Now the plot begins to thicken. The previous handout, ``Defining a Language,'' was exclusively concerned with the syntax of a language $\mathcal{L}$. That is, we defined a language by carefully delimiting which strings of basic symbols in $\mathcal{L}$ are formulas (or what logicians sometimes call ``well-formed formulas'' or ``wffs'' for short). But we haven't said anything yet about what these formulas mean. We need a way to specify not only the syntax of a language, but also its semantics; not only which strings are grammatical, but also what their content is. This is what structures are for.

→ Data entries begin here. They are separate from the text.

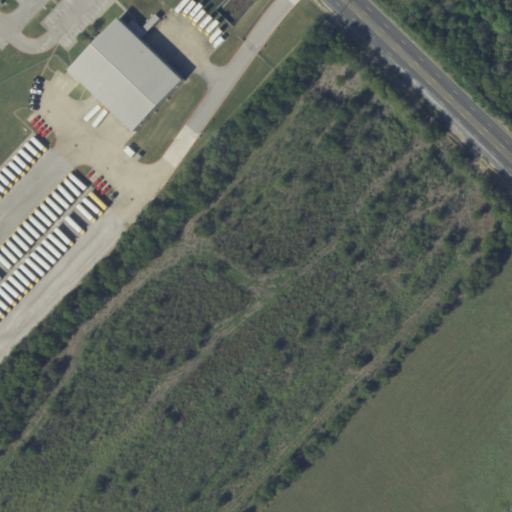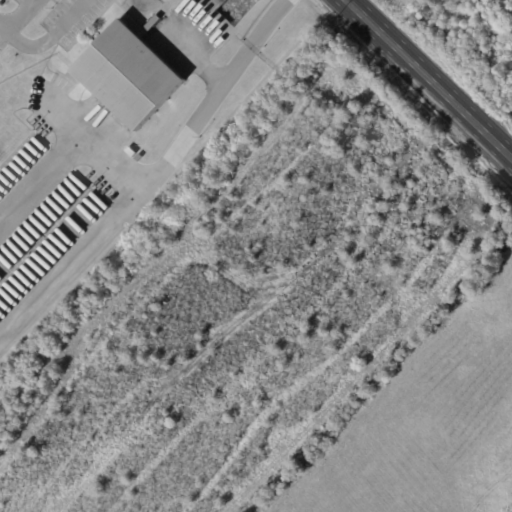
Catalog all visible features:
road: (20, 14)
road: (47, 40)
building: (127, 71)
building: (128, 73)
road: (429, 78)
road: (180, 142)
road: (40, 180)
road: (74, 264)
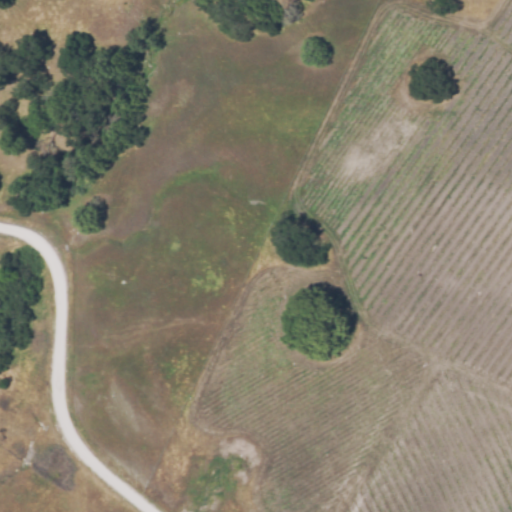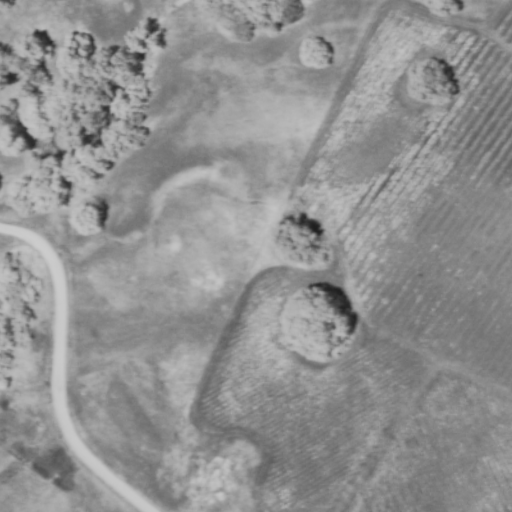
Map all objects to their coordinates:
road: (59, 373)
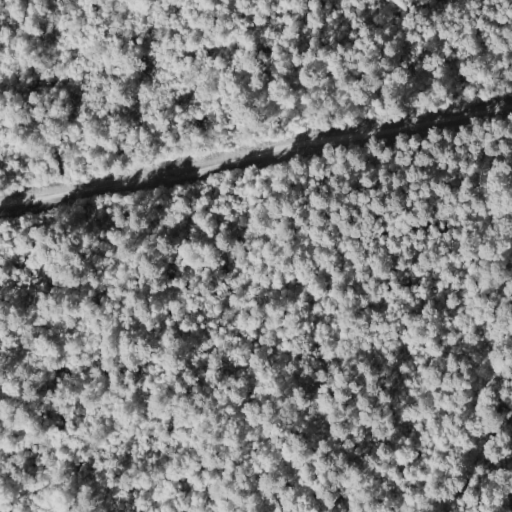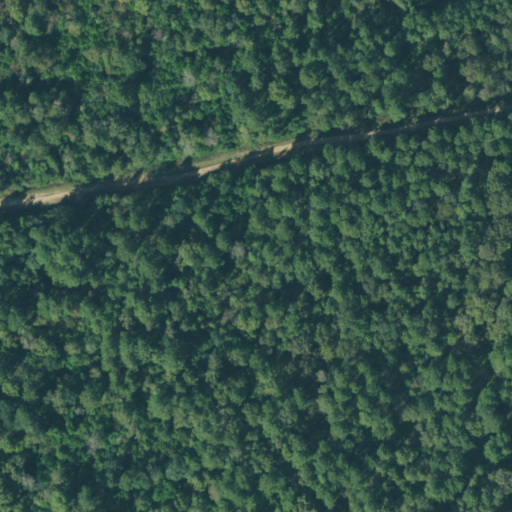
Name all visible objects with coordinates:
road: (474, 464)
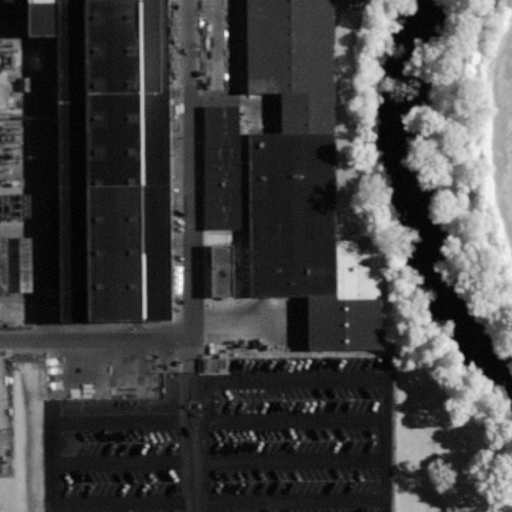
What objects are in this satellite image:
building: (6, 59)
building: (3, 95)
building: (109, 155)
building: (105, 156)
building: (219, 166)
road: (39, 174)
building: (296, 181)
building: (299, 181)
river: (414, 196)
road: (189, 256)
building: (14, 264)
building: (216, 268)
road: (95, 339)
building: (211, 363)
road: (288, 378)
road: (220, 416)
parking lot: (227, 439)
road: (384, 445)
road: (220, 461)
road: (57, 464)
road: (221, 503)
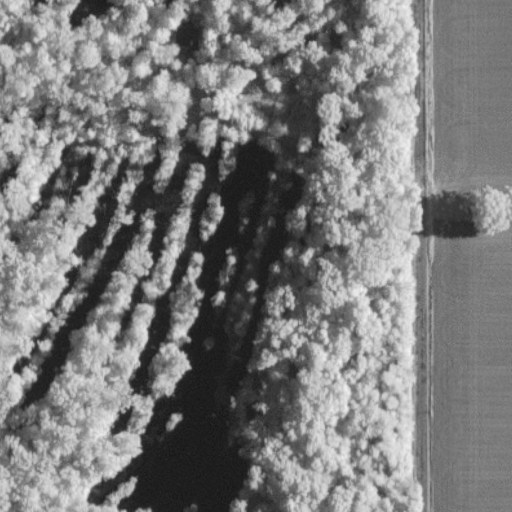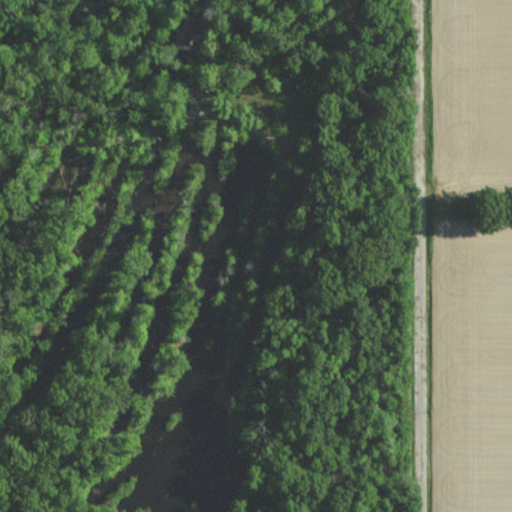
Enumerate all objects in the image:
building: (188, 34)
road: (412, 256)
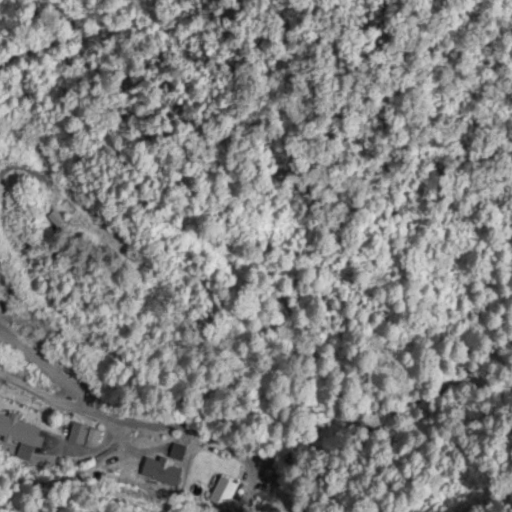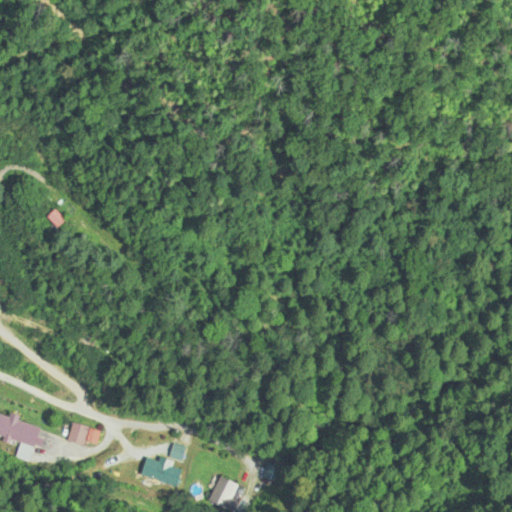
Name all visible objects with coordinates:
road: (119, 424)
building: (19, 430)
building: (84, 435)
building: (160, 472)
building: (226, 494)
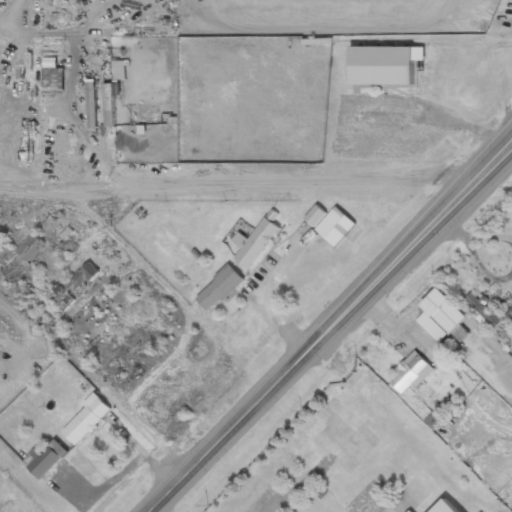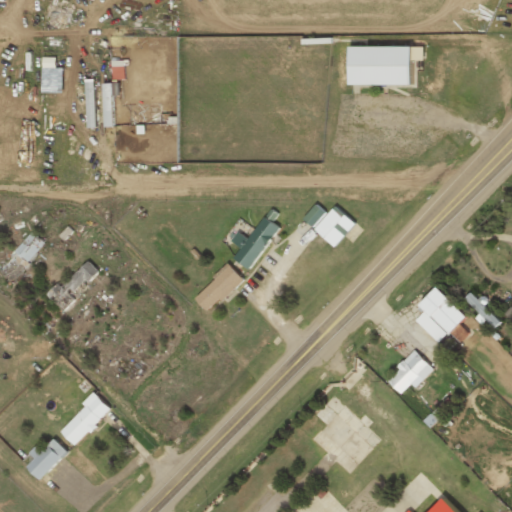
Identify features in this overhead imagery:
building: (384, 64)
building: (382, 65)
building: (118, 69)
building: (110, 101)
building: (91, 103)
building: (315, 215)
building: (335, 226)
building: (255, 242)
building: (27, 251)
building: (71, 286)
building: (219, 288)
building: (482, 310)
building: (442, 317)
road: (328, 325)
building: (411, 372)
building: (86, 419)
building: (86, 419)
building: (46, 458)
building: (47, 458)
building: (444, 507)
building: (445, 507)
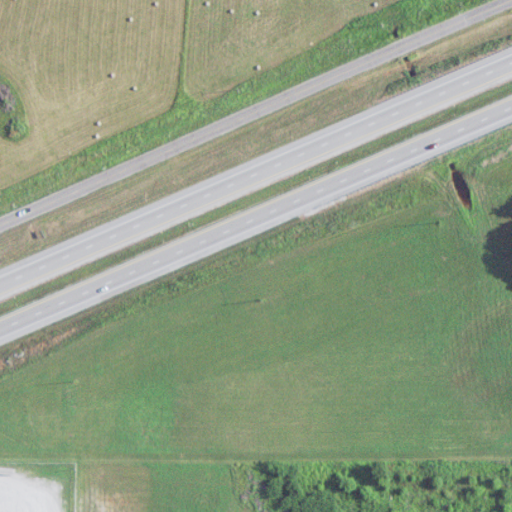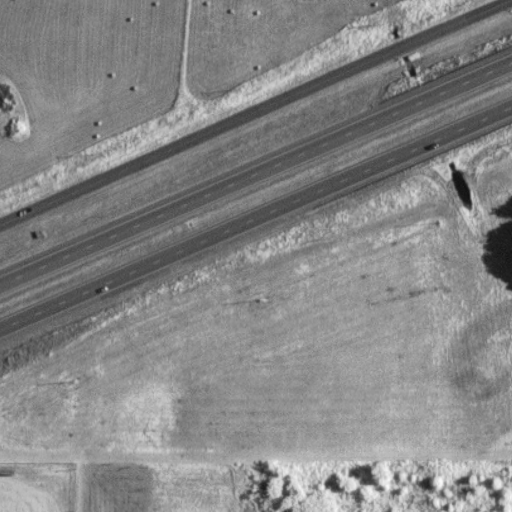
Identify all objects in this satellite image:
crop: (139, 62)
road: (257, 122)
road: (256, 186)
road: (256, 228)
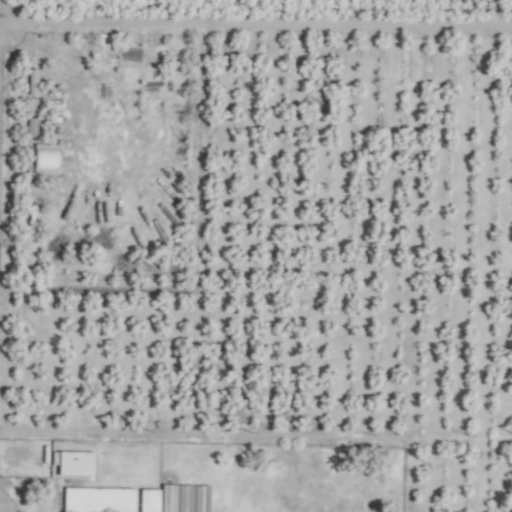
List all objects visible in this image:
building: (38, 159)
crop: (255, 255)
building: (69, 463)
building: (94, 500)
building: (144, 500)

Meaning or semantics has to do with the relation between language and the world, between language and what it represents. The only nonlogical parts of a first-order language, i.e. the only items that can vary from one first-order language to another, are the constant symbols, relation symbols, and function symbols. A semantics for such a language will need to specify what these symbols express. Intuitively, constants represent particular things; function symbols represent functions; and relation symbols represent relations. (Recall the set-theoretic analysis of relations, according to which an $n$-place relation is a set of ordered $n$-tuples, and an $n$-place function is an $n + 1$-place relation that satisfies the condition that no two tuples differ only in their last place.)

So there shouldn't be anything too surprising in the definition of a structure (Leary's Definition 1.6.1, p. 26):

Definition: Fix a language $\mathcal{L}$. An $\mathcal{L}$-structure $\mathfrak{A}$ is a nonempty set $A$, called the universe of $\mathfrak{A}$, together with:

1. For each constant cymbol $c$, of $\mathcal{L}$, an element $c^\mathfrak{A}$ of $A$
2. For each $n$-ary function symbol $f$ of $\mathcal{L}$, a fnction $f^\mathfrak{A} : A^n\to A$
3. For each $n$-ary relation symbol $R$ of L, an $n$-ary relation $R^\mathfrak{A}$ on $A$ (i.e., a subset of $A^n$)

A couple of comments on the notation here may be in order. I don't see that Leary explains the expressions $A^n$ or $f^\mathfrak{A} : A^n\to A$. No doubt he assumes that his readers are already familiar with these notational devices. $A^n$ is simply the set of all the ordered $n$-tuples whose elements are elements of $A$. (Another way to put this involves the notion of the Cartesian product of sets. The Cartesian product $A \times B$ is the set of ordered pairs $(x, y)$ where $x \in A$ and $y \in B$. So $A \times A$ is the set of ordered pairs both of whose members are elements of $A$. Similarly, $A \times A \times A$ is the set of ordered triples all of whose members are elements of $A$. Then $A^n$ is the general case: $A^n$ is $A \times A \times \ldots \times A$ where $A$ occurs $n$ times.) To describe a function $f^\mathfrak{A}$ as $f^\mathfrak{A} : A^n\to A$ is to say that it is a function from $A^n$ to $A$ -- that is, that the domain of the function is $A^n$ and its range is $A$.

A simple example: suppose that $A$ is ${1, 2}$. Then $A^n$ is

$$\{(1,1), (1,2), (2,1), (2,2)\}$$

We can define a binary function $\heartsuit$ that has $A^n$ as its domain: that is, the possible pairs of arguments for the function $x \heartsuit y$ are $(1,1), (1,2), (2,1),$ and $(2,2)$. Similarly, the function has $A$ as its range - that is, the possible values of the function (relative to the universe $A$) are 1 and 2. (For example, $\heartsuit$ might be the max function; in that case $x \heartsuit y$ takes the value 1 for the argument pair (1,1) and takes the value 2 for the other three argument pairs.)